- **PAGE**
━━━
15.01 Napier Port: Comings & Goings


1.A Welcome Boxes at Napier Port's West Entrance
1.B Perspective on Napier Port from Breakwater Road, State Route 50

Anyone living in Napier's Ahuriri district can tell you that there's much coming and going in or near the neighborhood. The district's next-door neighbor—to the east—is Napier Port. In descending order of frequency, one sees trucks, trains, and ships entering and leaving the port '24/7', as they say. As in any other human activity, there are rhythms  governed by the time and seasons. For example, cruise ships, besides a few outliers, call at the port from late November to early April. More basically, there's probably a preference by ship masters to arrive or depart from the port in daylight, all other things being equal.

Not that Napier presents difficult navigational passages to and from the high seas. On the contrary, the port is not in a natural harbourage. It's at the foot of a bluff and would be entirely exposed to wind and waves were it not for the breakwater developed following the 1931 Napier earthquake. Before the earthquake, as I understand matters, the townsfolk had been divided over the issue whether to develop  harbourage in Ahuriri and the Ahuriri Lagoon or to create the man-made affair that now exists to the east of Ahuriri. The earthquake raised the Ahuriri Lagoon, thereby putting the issue to rest. The photo immediately below provides a view of the eastern part of Napier Port from the Bluff Hill Domain (Kiwis use the term 'domain' for urban parks).
━━━
- **ITEMS**
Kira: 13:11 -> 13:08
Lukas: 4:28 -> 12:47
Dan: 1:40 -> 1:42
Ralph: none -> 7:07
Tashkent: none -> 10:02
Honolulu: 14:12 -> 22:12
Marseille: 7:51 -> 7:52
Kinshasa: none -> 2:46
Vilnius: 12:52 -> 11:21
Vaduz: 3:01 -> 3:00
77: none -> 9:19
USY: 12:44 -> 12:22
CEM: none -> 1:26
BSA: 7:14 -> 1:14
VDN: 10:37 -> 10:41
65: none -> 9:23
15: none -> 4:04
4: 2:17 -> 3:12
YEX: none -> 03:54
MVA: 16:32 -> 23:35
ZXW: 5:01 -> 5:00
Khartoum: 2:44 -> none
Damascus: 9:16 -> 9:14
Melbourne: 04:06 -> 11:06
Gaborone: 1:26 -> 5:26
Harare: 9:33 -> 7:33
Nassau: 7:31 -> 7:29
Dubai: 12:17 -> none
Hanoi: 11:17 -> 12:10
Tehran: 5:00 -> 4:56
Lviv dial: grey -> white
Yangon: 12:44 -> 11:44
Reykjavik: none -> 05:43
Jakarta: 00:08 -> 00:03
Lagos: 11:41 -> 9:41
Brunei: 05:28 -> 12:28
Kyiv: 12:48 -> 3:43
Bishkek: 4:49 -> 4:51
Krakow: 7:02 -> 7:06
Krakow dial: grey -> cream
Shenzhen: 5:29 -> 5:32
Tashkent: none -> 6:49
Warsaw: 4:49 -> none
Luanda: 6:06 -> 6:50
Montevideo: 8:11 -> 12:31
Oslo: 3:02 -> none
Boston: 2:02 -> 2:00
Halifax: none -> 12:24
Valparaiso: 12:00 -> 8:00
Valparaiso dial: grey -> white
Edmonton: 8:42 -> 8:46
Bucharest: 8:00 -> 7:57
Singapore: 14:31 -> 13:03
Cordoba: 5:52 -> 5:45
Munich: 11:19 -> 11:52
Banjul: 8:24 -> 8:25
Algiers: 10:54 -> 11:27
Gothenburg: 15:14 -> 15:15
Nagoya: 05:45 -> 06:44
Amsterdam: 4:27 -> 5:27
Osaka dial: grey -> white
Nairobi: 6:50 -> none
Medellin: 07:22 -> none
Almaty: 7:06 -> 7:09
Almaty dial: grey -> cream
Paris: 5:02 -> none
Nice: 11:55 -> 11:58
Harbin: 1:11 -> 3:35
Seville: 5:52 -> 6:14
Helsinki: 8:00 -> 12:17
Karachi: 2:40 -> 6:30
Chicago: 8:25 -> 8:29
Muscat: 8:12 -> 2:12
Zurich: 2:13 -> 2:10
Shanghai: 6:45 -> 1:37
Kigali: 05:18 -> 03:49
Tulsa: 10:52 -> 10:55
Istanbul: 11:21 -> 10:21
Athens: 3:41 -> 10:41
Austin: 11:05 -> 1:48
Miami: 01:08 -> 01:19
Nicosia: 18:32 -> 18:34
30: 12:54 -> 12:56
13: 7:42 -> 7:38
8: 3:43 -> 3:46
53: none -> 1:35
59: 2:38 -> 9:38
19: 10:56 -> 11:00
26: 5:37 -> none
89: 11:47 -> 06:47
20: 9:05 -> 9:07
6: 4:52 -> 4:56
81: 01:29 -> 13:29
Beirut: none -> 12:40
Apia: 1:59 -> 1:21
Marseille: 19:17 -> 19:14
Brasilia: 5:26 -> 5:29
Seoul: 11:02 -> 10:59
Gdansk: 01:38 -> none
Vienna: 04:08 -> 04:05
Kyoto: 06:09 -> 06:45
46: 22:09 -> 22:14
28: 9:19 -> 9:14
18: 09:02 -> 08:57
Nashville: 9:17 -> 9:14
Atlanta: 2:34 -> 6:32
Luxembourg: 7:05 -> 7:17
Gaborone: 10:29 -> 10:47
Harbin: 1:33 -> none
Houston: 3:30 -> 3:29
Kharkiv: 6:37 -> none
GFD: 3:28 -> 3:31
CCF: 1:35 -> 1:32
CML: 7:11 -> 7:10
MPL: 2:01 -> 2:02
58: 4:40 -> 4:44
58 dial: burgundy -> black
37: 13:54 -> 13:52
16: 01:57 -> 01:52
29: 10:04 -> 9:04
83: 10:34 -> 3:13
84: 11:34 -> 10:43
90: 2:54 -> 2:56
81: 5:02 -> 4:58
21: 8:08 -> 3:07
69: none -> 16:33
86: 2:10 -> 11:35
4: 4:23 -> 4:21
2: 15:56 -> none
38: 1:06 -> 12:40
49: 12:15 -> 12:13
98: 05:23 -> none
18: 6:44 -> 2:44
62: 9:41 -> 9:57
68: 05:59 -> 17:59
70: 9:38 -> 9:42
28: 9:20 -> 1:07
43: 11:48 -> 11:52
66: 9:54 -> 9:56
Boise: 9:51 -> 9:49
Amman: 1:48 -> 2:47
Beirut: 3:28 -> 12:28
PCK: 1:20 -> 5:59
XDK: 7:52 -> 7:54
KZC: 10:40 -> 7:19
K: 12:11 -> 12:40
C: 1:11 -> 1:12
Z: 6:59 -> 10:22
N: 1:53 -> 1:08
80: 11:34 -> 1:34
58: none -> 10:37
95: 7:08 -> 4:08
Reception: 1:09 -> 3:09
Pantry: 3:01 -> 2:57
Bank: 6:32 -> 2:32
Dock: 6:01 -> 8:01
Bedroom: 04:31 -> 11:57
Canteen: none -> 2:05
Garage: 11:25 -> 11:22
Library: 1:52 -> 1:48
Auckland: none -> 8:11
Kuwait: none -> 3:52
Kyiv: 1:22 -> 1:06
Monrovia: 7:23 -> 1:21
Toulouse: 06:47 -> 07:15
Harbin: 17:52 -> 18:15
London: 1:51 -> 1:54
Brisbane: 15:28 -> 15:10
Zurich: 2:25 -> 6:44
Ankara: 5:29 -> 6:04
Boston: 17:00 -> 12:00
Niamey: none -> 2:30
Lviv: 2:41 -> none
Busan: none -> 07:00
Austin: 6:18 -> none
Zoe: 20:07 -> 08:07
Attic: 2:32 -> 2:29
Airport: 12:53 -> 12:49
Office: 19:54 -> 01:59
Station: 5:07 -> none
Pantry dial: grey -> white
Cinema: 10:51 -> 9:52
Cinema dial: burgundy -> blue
━━━
- **ACTIONS TO TAKE**
A – In the Napier Port text, during what part of the year do cruise ships, apart from a few outliers, call at the port?
B – Carry the text on Napier Port forward from its final sentence.

- **RESPONSES**
A – From late November to early April.

B –
1.C Diagram at the Overlook from Bluff Hill Domain

Napier Port bills itself as the 'leading port for central New Zealand'. 'Central New Zealand' is a somewhat ambivalent phrase. The phrase can't refer to either the central North Island or the central South Island. If it did, the claim would be false. Tauranga, among other things, is the leading port for the central North Island, just as Lyttleton—in metro Christchurch—is the leading port (among other things) for the central South Island. Presumably 'central New Zealand' embraces the south end of the North Island and the north end of the South Island. That's at least a geographical argument for locating the country's capital at a place like Wellington, at the south end of the North Island.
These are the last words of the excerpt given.